Chris: I've cleaned up normalize_subject_re() and its caller a bit so that they're not so overlapping.
And reopening again (I know, you're going to hate :) With pan 0.118, some posts done with Pan/0.14.2.91 are not decoded properly, when group is configured to use ISO-8859-1/15 instead of UTF-8 : From: Foo bar <news_01@boofar.net> Subject: Re: Audits de sécurité Date: Sun, 05 Nov 2006 02:16:37 +0100 User-Agent: Pan/0.14.2.91 (As She Crawled Across the Table (Debian GNU/Linux)) In this case, title is decoded correctly in thread pane whenever is group encoding is configured in UTF-8 or ISO-8859-1 (or -15). But in message pane (and when replying to message), title is not decoded correctly if group encoding is set to ISO-8859-1 (or -15). It is correct only for UTF-8 encoding. Enjoy ;)
... oh boy. :) Can you give me the message id + group, or preferably, attach the full message?
Created attachment 76052 [details] message causing problem here is a message causing problem
Hmm, that article: - specifies a charset ISO-8859-15 in its content type - has a body in ISO-8859-15 (correct) - has a subject in UTF-8 (wrong) To be honest, I don't see a clean solution to this and, because the article is essentially invalid, I'd be tempted to close that as WONTFIX. Charles: any thoughts ?

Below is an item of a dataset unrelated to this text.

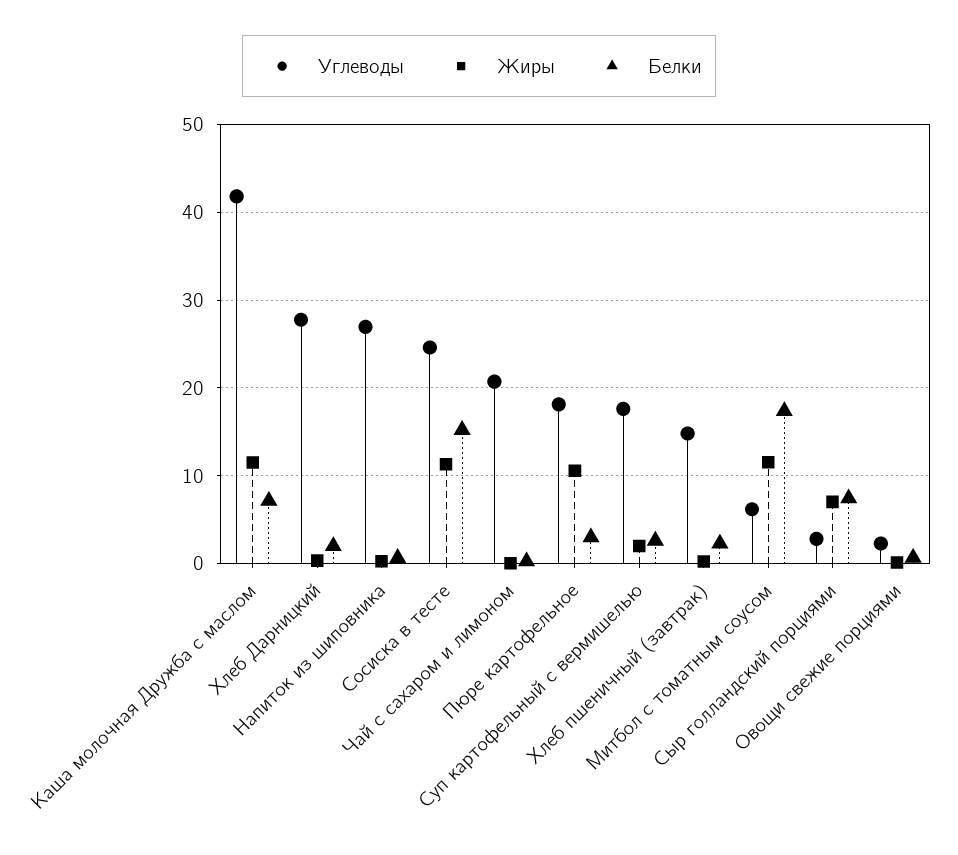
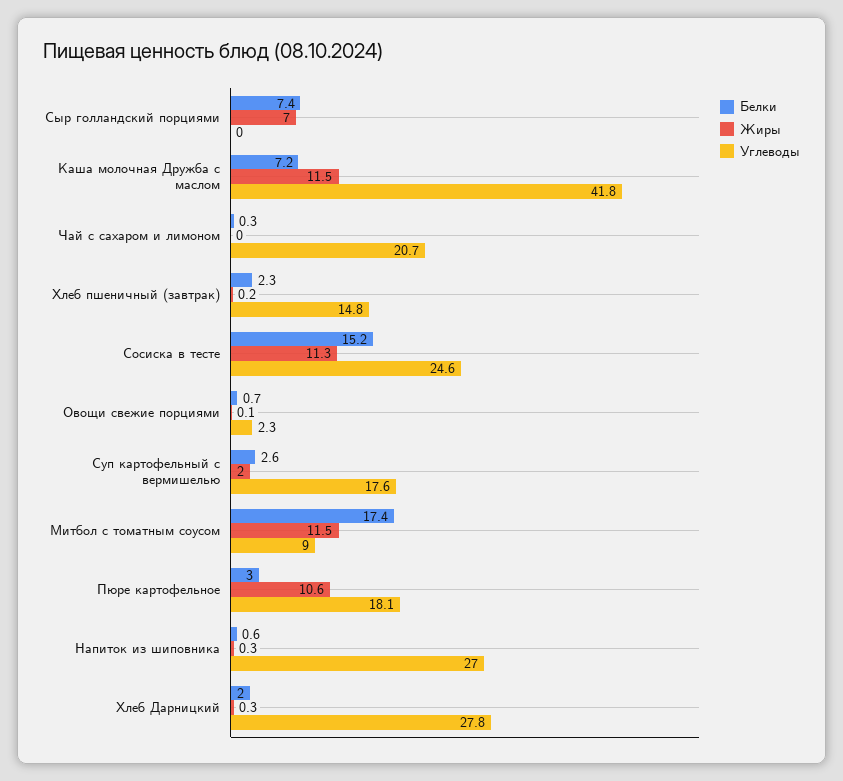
Углеводы, Митбол с томатным соусом: 6 -> 9
Углеводы, Сыр голландский порциями: 3 -> 0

Well, even if message is invalid (it is ironic to see it was sent by earlier version of pan ;), for full consistency, displaying its subject when group is configured in UTF-8 should be broken too ;) IMHO, group encoding shouldn't affect message display when encoding is specific in a message. Possible heuristic to workaround this problem: if group encoding is not set to UTF-8, if message charset is not UTF-8 and if subject pass g_utf8_validate, don't try to convert it using message charset to UTF-8.
The problem with your workaround is that it breaks support for charsets that are utf-8 clean (see bug #356835). charles: transferring to you, since I won't have any time to look at this this week.
Chris: transferring to you, since I've done nothing with this ticket over the last five weeks and it makes me twitch.
Marking as FIXED, since two of the three cases in this bugreport are addressed. Frederic/Charles: if either of you feel strongly about the final case (displaying an invalid message), feel free to open a new bugreport.